- [Provided passage]:
During recent decades’ smart traffic management involving vehicle detection has gained considerable attention. Some of the notable works are discussed here. In Ref.6 a pixel wise classification method based on dynamic bayesian network for vehicle detection is proposed. In Ref.7 an object detection scheme is presented which identifies changes in image series. Foreground vehicle segmentation using gaussian mixture model is highlighted in Ref.8. An adaptive background model having frames averaging with respect to time is discussed in Ref.9. For vehicle localization ResNet model is used in Ref.10. A vehicle classification system involving deep learning is presented in Ref.11. An integrated vehicle detection and classification method is discussed in Ref.12. Song et al.13discusses YOLOv3 algorithm for vehicle detection. Lee et al.14 presents receptive field based neural network. Semantic image segmentation is used in Ref.15. Mask R-CNN with transfer learning is used in Ref.16. Shan et al.17discusses YOLO based solution. A review on vehicle detection is highlighted in Ref.18. In Ref.19 deep learning assisted vehicle segmentation is discussed.

In Ref.20 vehicles in airborne images are detected. An ensemble based method using image descriptors is discussed in Ref.21. In Refs.22,23 methods are developed through application of gaussian mixture model. In Ref.24 support vector machines is used for vehicle detection. SIFT algorithm is integrated with support vector machines in Ref.25 to achieve vehicle detection. For autonomous vehicles an object detection system is highlighted in Ref.26. Some R-CNN version of vehicle detection algorithms are discussed in Refs.28,44,54. Several significant YOLO based multi object vehicle detection algorithms are highlighted in Refs.27,32,33,34,35,37,38,39,42. Vehicle detection algorithms in different weather conditions are presented in Refs.29,30,52. Deep learning networks for vehicle detection are used in Refs.31,36,41,43,45,46,55,56. Several other notable works are available in Refs.40,47,48,49,50,51,53,57.

- [Work to be completed]: Check each numbered statement against the vehicle detection review, answering yes or no and quoting the words of the review that decide it. 1. Ref.24 applies support vector machines to vehicle detection. 2. Ref.9 uses a gaussian mixture model for foreground vehicle segmentation. 3. Ref.20 detects vehicles in airborne images.

- [Source data]:
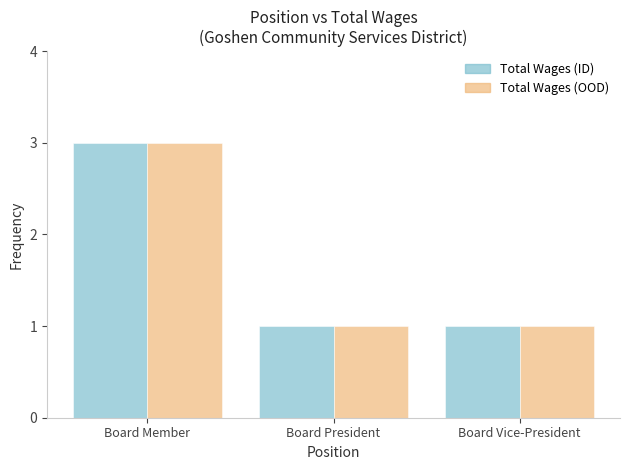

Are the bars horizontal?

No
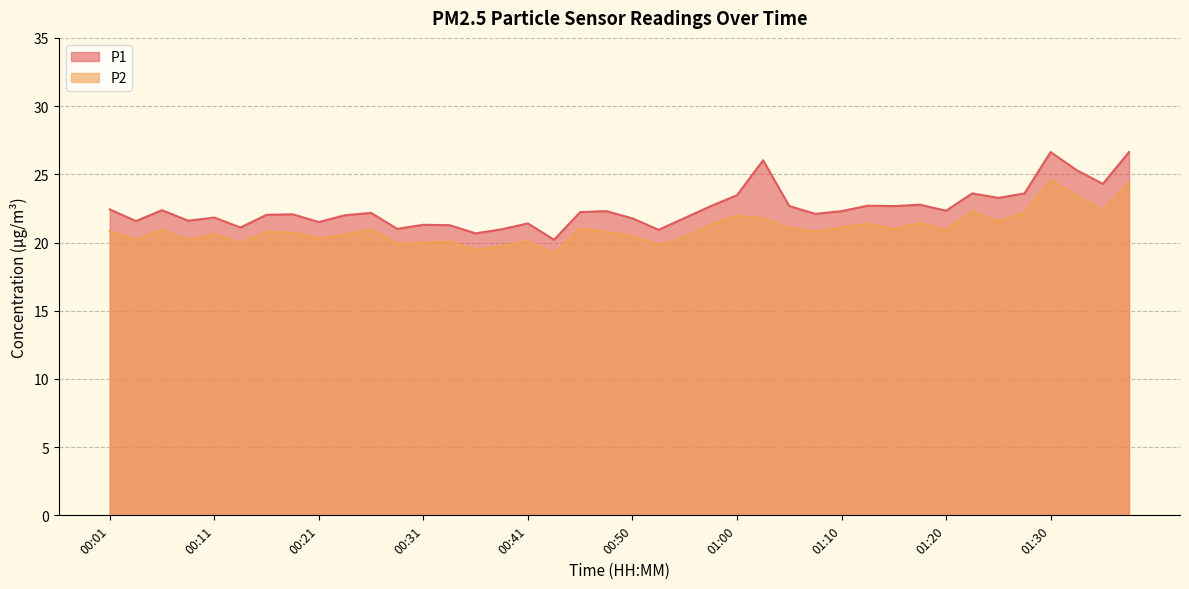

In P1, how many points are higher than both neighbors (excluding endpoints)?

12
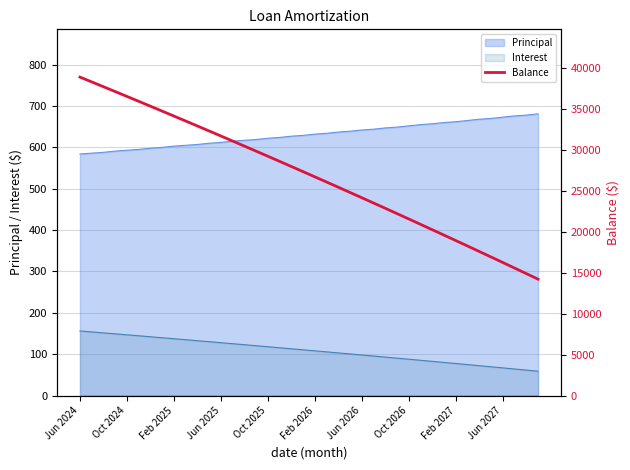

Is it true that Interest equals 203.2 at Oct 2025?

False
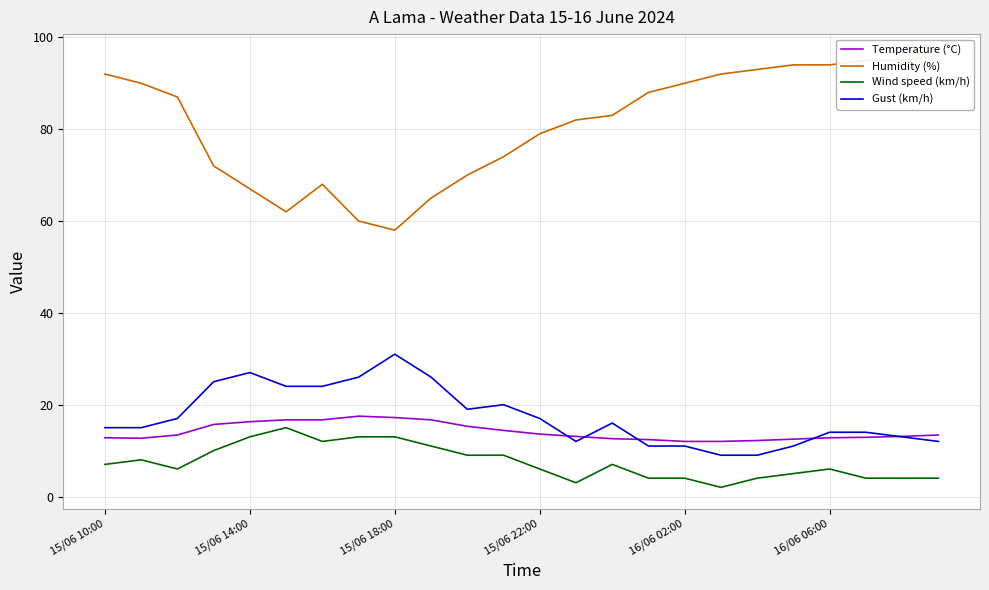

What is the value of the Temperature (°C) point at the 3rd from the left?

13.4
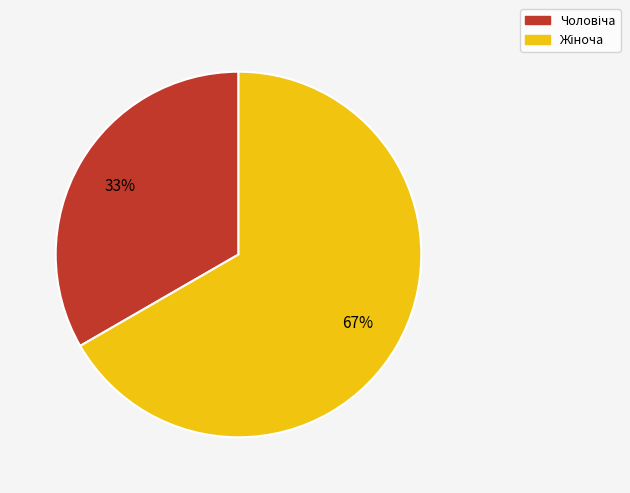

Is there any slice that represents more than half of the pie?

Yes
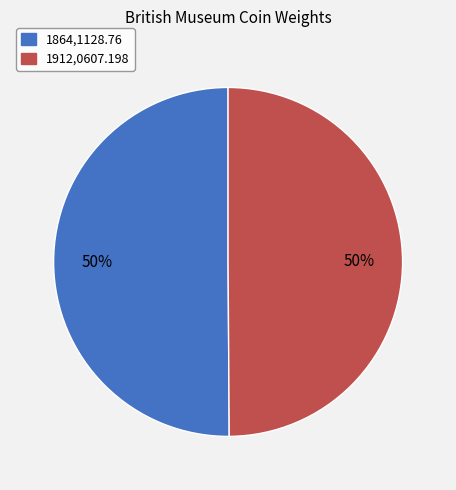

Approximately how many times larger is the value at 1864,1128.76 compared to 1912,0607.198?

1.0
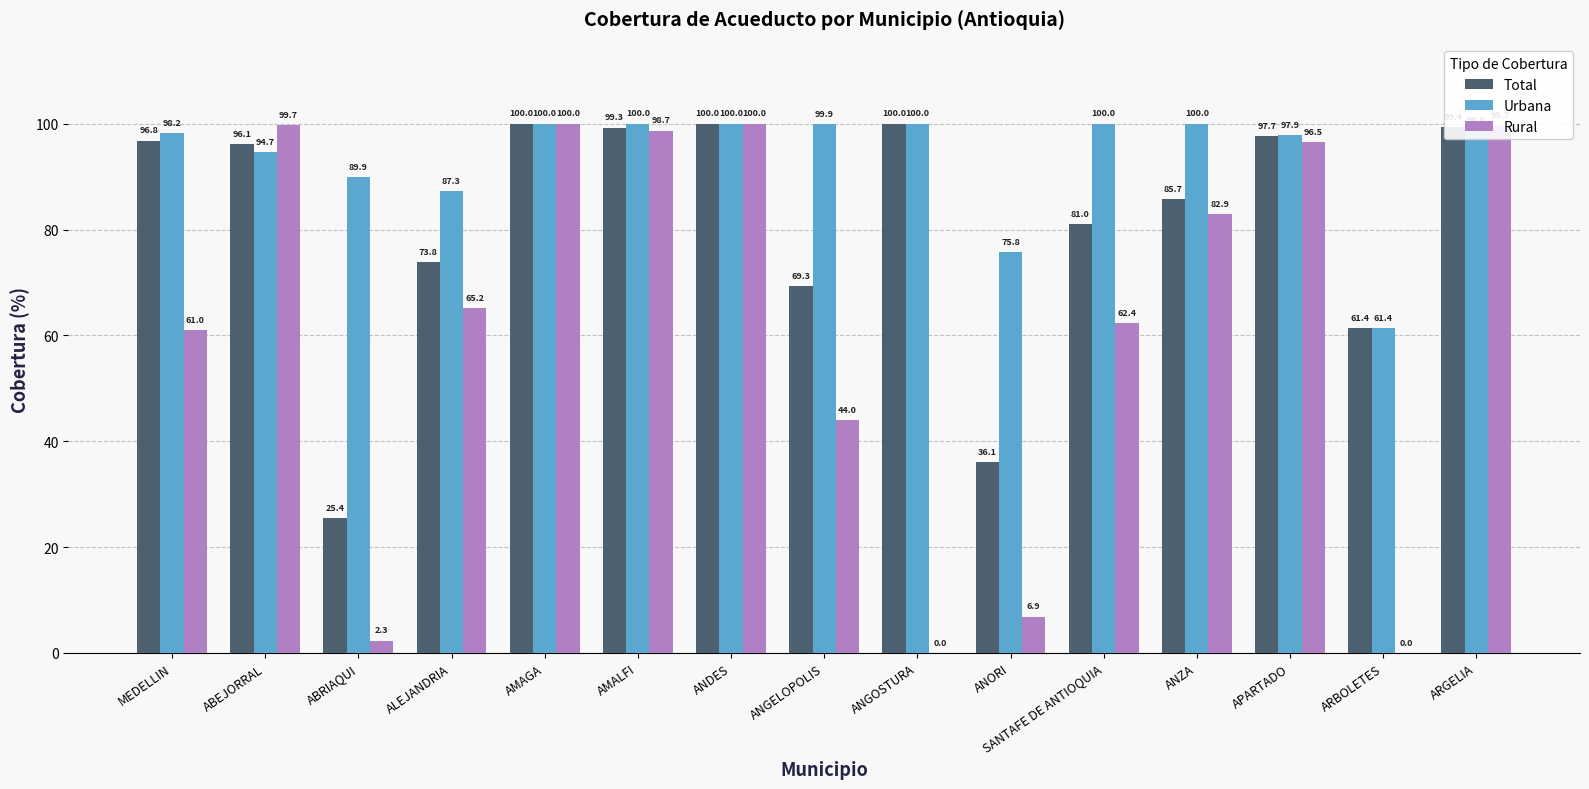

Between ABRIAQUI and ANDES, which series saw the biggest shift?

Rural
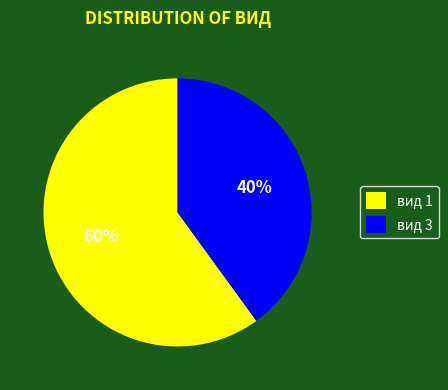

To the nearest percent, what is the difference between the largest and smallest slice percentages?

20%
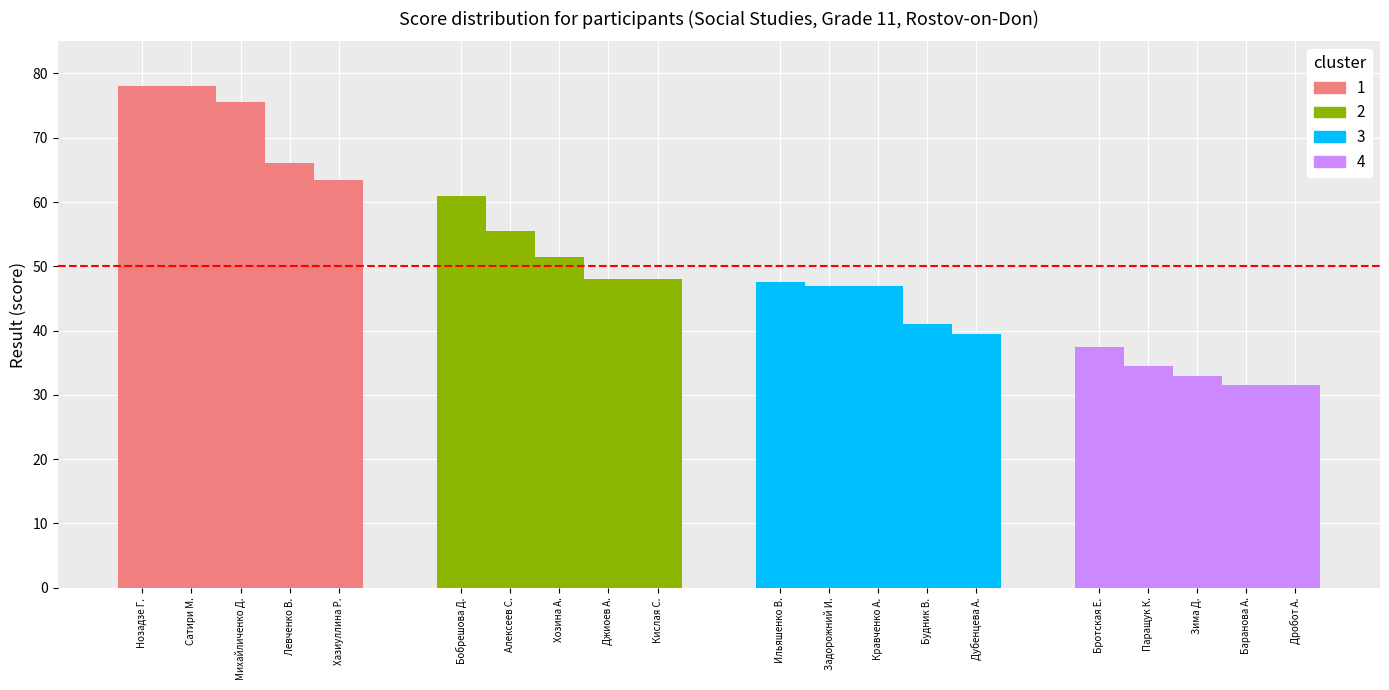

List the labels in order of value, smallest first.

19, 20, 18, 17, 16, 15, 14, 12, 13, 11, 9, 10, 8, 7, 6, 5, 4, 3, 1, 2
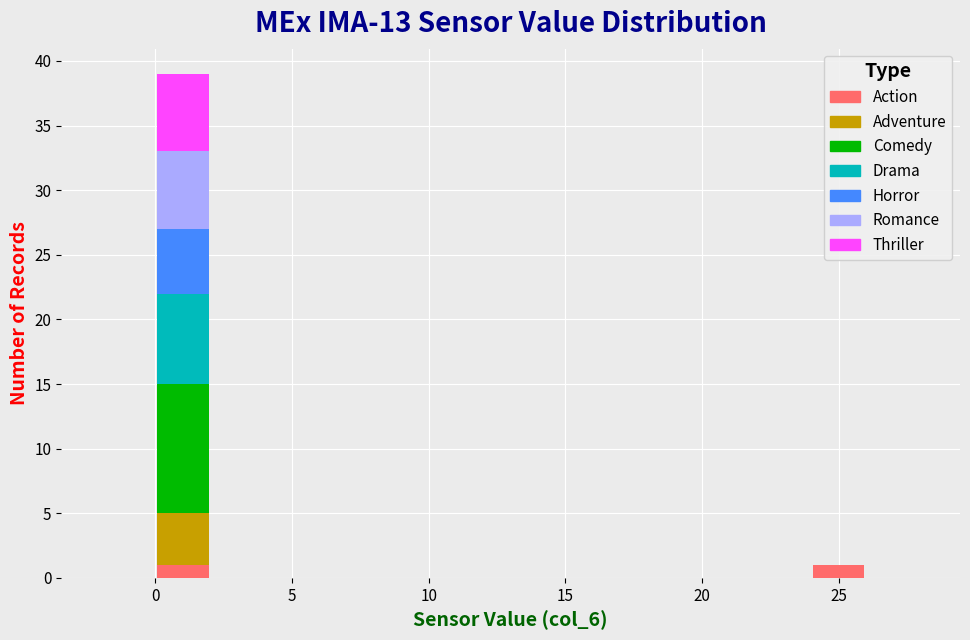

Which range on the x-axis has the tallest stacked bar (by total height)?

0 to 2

- [Result]:
1. Yes: "In Ref.24 support vector machines is used for vehicle detection."
2. No: "Foreground vehicle segmentation using gaussian mixture model is highlighted in Ref.8."
3. Yes: "In Ref.20 vehicles in airborne images are detected."